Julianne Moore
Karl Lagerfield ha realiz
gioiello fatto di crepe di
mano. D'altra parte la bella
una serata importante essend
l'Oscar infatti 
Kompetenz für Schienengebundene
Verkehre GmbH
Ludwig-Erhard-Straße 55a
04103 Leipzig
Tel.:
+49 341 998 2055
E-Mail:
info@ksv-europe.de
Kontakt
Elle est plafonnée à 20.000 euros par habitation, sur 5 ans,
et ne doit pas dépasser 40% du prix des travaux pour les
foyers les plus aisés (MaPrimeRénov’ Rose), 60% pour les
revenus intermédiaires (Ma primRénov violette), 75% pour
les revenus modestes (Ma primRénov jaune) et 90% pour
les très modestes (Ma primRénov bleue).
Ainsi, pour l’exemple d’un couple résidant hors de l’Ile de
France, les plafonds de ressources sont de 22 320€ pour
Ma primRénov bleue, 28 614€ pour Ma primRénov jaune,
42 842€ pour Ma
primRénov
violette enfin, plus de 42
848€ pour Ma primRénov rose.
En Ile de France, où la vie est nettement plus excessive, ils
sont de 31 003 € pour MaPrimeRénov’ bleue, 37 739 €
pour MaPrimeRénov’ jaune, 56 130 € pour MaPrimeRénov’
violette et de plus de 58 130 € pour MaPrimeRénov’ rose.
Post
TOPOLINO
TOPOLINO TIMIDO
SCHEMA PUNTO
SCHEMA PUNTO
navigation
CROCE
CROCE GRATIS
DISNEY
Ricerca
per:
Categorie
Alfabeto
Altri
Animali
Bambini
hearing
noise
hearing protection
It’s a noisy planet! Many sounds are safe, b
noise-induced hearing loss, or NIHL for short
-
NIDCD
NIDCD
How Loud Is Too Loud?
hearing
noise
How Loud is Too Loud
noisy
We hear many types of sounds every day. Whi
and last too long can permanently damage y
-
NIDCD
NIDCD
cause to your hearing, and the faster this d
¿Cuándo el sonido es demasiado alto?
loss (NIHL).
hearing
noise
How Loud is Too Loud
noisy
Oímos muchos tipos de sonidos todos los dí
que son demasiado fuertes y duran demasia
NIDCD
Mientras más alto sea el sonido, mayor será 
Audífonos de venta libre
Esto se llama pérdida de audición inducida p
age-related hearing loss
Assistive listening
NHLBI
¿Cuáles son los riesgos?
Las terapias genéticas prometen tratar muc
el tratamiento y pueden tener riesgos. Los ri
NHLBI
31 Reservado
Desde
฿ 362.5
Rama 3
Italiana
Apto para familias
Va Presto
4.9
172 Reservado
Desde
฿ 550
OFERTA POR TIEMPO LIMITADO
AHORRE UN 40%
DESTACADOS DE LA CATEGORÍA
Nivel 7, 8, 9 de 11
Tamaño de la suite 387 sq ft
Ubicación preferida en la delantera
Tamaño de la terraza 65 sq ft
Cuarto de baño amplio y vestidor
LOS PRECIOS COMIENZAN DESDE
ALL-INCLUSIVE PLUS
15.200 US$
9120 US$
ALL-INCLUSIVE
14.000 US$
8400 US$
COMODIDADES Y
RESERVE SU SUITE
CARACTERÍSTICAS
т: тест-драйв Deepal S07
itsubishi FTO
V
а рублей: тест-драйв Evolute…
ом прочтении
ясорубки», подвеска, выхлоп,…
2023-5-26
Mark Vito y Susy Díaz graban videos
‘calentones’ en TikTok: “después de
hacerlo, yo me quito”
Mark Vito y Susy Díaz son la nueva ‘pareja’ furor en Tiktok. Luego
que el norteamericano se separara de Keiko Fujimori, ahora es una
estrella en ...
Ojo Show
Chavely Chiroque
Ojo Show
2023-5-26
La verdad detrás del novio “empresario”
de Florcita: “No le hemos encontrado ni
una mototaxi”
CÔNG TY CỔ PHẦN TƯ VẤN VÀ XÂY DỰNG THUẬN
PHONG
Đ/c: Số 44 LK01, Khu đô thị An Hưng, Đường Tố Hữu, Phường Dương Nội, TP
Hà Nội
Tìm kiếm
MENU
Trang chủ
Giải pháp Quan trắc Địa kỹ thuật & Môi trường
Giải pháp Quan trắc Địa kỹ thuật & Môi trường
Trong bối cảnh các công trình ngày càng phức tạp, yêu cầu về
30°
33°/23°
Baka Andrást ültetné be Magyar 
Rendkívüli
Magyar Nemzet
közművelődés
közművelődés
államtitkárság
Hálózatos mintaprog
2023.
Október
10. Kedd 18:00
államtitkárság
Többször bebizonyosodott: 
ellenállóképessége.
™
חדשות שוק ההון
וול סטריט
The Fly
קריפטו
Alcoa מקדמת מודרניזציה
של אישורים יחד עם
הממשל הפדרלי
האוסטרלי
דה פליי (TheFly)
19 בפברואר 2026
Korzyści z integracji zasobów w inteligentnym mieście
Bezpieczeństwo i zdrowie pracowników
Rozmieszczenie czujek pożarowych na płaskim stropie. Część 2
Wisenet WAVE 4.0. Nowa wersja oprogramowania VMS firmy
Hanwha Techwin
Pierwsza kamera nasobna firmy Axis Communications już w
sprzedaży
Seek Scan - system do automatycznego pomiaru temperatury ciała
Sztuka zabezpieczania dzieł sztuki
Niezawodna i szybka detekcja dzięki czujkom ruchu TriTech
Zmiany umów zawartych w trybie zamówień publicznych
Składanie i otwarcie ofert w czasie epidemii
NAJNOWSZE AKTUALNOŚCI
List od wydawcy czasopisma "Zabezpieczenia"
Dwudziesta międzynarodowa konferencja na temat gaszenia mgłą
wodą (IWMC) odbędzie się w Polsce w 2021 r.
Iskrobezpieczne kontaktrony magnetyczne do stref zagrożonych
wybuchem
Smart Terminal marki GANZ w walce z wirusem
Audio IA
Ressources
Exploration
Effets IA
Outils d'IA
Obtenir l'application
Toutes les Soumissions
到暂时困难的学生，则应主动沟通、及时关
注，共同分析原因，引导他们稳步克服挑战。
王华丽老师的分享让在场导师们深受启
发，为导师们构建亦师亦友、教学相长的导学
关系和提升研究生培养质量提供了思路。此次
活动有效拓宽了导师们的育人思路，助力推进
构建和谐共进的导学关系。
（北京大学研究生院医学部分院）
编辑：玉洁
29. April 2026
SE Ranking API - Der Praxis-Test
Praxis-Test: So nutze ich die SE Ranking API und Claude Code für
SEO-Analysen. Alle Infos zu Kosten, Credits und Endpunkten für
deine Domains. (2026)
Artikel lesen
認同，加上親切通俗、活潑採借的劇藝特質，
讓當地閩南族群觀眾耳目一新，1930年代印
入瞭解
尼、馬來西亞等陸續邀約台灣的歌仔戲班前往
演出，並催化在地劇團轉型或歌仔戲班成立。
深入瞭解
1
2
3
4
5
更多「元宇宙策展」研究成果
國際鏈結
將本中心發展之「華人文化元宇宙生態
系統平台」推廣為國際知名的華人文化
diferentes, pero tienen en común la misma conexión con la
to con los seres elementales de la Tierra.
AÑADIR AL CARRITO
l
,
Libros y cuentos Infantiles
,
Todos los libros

### WHAT YOU HAVE TO DO
Render every line of text in the items above as one numbered list, leaving out any blank lines.

### WRITTEN ANSWER
1. Julianne Moore
2. Karl Lagerfield ha realiz
3. gioiello fatto di crepe di
4. mano. D'altra parte la bella
5. una serata importante essend
6. l'Oscar infatti 
7. Kompetenz für Schienengebundene
8. Verkehre GmbH
9. Ludwig-Erhard-Straße 55a
10. 04103 Leipzig
11. Tel.:
12. +49 341 998 2055
13. E-Mail:
14. info@ksv-europe.de
15. Kontakt
16. Elle est plafonnée à 20.000 euros par habitation, sur 5 ans,
17. et ne doit pas dépasser 40% du prix des travaux pour les
18. foyers les plus aisés (MaPrimeRénov’ Rose), 60% pour les
19. revenus intermédiaires (Ma primRénov violette), 75% pour
20. les revenus modestes (Ma primRénov jaune) et 90% pour
21. les très modestes (Ma primRénov bleue).
22. Ainsi, pour l’exemple d’un couple résidant hors de l’Ile de
23. France, les plafonds de ressources sont de 22 320€ pour
24. Ma primRénov bleue, 28 614€ pour Ma primRénov jaune,
25. 42 842€ pour Ma
26. primRénov
27. violette enfin, plus de 42
28. 848€ pour Ma primRénov rose.
29. En Ile de France, où la vie est nettement plus excessive, ils
30. sont de 31 003 € pour MaPrimeRénov’ bleue, 37 739 €
31. pour MaPrimeRénov’ jaune, 56 130 € pour MaPrimeRénov’
32. violette et de plus de 58 130 € pour MaPrimeRénov’ rose.
33. Post
34. TOPOLINO
35. TOPOLINO TIMIDO
36. SCHEMA PUNTO
37. SCHEMA PUNTO
38. navigation
39. CROCE
40. CROCE GRATIS
41. DISNEY
42. Ricerca
43. per:
44. Categorie
45. Alfabeto
46. Altri
47. Animali
48. Bambini
49. hearing
50. noise
51. hearing protection
52. It’s a noisy planet! Many sounds are safe, b
53. noise-induced hearing loss, or NIHL for short
54. -
55. NIDCD
56. NIDCD
57. How Loud Is Too Loud?
58. hearing
59. noise
60. How Loud is Too Loud
61. noisy
62. We hear many types of sounds every day. Whi
63. and last too long can permanently damage y
64. -
65. NIDCD
66. NIDCD
67. cause to your hearing, and the faster this d
68. ¿Cuándo el sonido es demasiado alto?
69. loss (NIHL).
70. hearing
71. noise
72. How Loud is Too Loud
73. noisy
74. Oímos muchos tipos de sonidos todos los dí
75. que son demasiado fuertes y duran demasia
76. NIDCD
77. Mientras más alto sea el sonido, mayor será 
78. Audífonos de venta libre
79. Esto se llama pérdida de audición inducida p
80. age-related hearing loss
81. Assistive listening
82. NHLBI
83. ¿Cuáles son los riesgos?
84. Las terapias genéticas prometen tratar muc
85. el tratamiento y pueden tener riesgos. Los ri
86. NHLBI
87. 31 Reservado
88. Desde
89. ฿ 362.5
90. Rama 3
91. Italiana
92. Apto para familias
93. Va Presto
94. 4.9
95. 172 Reservado
96. Desde
97. ฿ 550
98. OFERTA POR TIEMPO LIMITADO
99. AHORRE UN 40%
100. DESTACADOS DE LA CATEGORÍA
101. Nivel 7, 8, 9 de 11
102. Tamaño de la suite 387 sq ft
103. Ubicación preferida en la delantera
104. Tamaño de la terraza 65 sq ft
105. Cuarto de baño amplio y vestidor
106. LOS PRECIOS COMIENZAN DESDE
107. ALL-INCLUSIVE PLUS
108. 15.200 US$
109. 9120 US$
110. ALL-INCLUSIVE
111. 14.000 US$
112. 8400 US$
113. COMODIDADES Y
114. RESERVE SU SUITE
115. CARACTERÍSTICAS
116. т: тест-драйв Deepal S07
117. itsubishi FTO
118. V
119. а рублей: тест-драйв Evolute…
120. ом прочтении
121. ясорубки», подвеска, выхлоп,…
122. 2023-5-26
123. Mark Vito y Susy Díaz graban videos
124. ‘calentones’ en TikTok: “después de
125. hacerlo, yo me quito”
126. Mark Vito y Susy Díaz son la nueva ‘pareja’ furor en Tiktok. Luego
127. que el norteamericano se separara de Keiko Fujimori, ahora es una
128. estrella en ...
129. Ojo Show
130. Chavely Chiroque
131. Ojo Show
132. 2023-5-26
133. La verdad detrás del novio “empresario”
134. de Florcita: “No le hemos encontrado ni
135. una mototaxi”
136. CÔNG TY CỔ PHẦN TƯ VẤN VÀ XÂY DỰNG THUẬN
137. PHONG
138. Đ/c: Số 44 LK01, Khu đô thị An Hưng, Đường Tố Hữu, Phường Dương Nội, TP
139. Hà Nội
140. Tìm kiếm
141. MENU
142. Trang chủ
143. Giải pháp Quan trắc Địa kỹ thuật & Môi trường
144. Giải pháp Quan trắc Địa kỹ thuật & Môi trường
145. Trong bối cảnh các công trình ngày càng phức tạp, yêu cầu về
146. 30°
147. 33°/23°
148. Baka Andrást ültetné be Magyar 
149. Rendkívüli
150. Magyar Nemzet
151. közművelődés
152. közművelődés
153. államtitkárság
154. Hálózatos mintaprog
155. 2023.
156. Október
157. 10. Kedd 18:00
158. államtitkárság
159. Többször bebizonyosodott: 
160. ellenállóképessége.
161. ™
162. חדשות שוק ההון
163. וול סטריט
164. The Fly
165. קריפטו
166. Alcoa מקדמת מודרניזציה
167. של אישורים יחד עם
168. הממשל הפדרלי
169. האוסטרלי
170. דה פליי (TheFly)
171. 19 בפברואר 2026
172. Korzyści z integracji zasobów w inteligentnym mieście
173. Bezpieczeństwo i zdrowie pracowników
174. Rozmieszczenie czujek pożarowych na płaskim stropie. Część 2
175. Wisenet WAVE 4.0. Nowa wersja oprogramowania VMS firmy
176. Hanwha Techwin
177. Pierwsza kamera nasobna firmy Axis Communications już w
178. sprzedaży
179. Seek Scan - system do automatycznego pomiaru temperatury ciała
180. Sztuka zabezpieczania dzieł sztuki
181. Niezawodna i szybka detekcja dzięki czujkom ruchu TriTech
182. Zmiany umów zawartych w trybie zamówień publicznych
183. Składanie i otwarcie ofert w czasie epidemii
184. NAJNOWSZE AKTUALNOŚCI
185. List od wydawcy czasopisma "Zabezpieczenia"
186. Dwudziesta międzynarodowa konferencja na temat gaszenia mgłą
187. wodą (IWMC) odbędzie się w Polsce w 2021 r.
188. Iskrobezpieczne kontaktrony magnetyczne do stref zagrożonych
189. wybuchem
190. Smart Terminal marki GANZ w walce z wirusem
191. Audio IA
192. Ressources
193. Exploration
194. Effets IA
195. Outils d'IA
196. Obtenir l'application
197. Toutes les Soumissions
198. 到暂时困难的学生，则应主动沟通、及时关
199. 注，共同分析原因，引导他们稳步克服挑战。
200. 王华丽老师的分享让在场导师们深受启
201. 发，为导师们构建亦师亦友、教学相长的导学
202. 关系和提升研究生培养质量提供了思路。此次
203. 活动有效拓宽了导师们的育人思路，助力推进
204. 构建和谐共进的导学关系。
205. （北京大学研究生院医学部分院）
206. 编辑：玉洁
207. 29. April 2026
208. SE Ranking API - Der Praxis-Test
209. Praxis-Test: So nutze ich die SE Ranking API und Claude Code für
210. SEO-Analysen. Alle Infos zu Kosten, Credits und Endpunkten für
211. deine Domains. (2026)
212. Artikel lesen
213. 認同，加上親切通俗、活潑採借的劇藝特質，
214. 讓當地閩南族群觀眾耳目一新，1930年代印
215. 入瞭解
216. 尼、馬來西亞等陸續邀約台灣的歌仔戲班前往
217. 演出，並催化在地劇團轉型或歌仔戲班成立。
218. 深入瞭解
219. 1
220. 2
221. 3
222. 4
223. 5
224. 更多「元宇宙策展」研究成果
225. 國際鏈結
226. 將本中心發展之「華人文化元宇宙生態
227. 系統平台」推廣為國際知名的華人文化
228. diferentes, pero tienen en común la misma conexión con la
229. to con los seres elementales de la Tierra.
230. AÑADIR AL CARRITO
231. l
232. ,
233. Libros y cuentos Infantiles
234. ,
235. Todos los libros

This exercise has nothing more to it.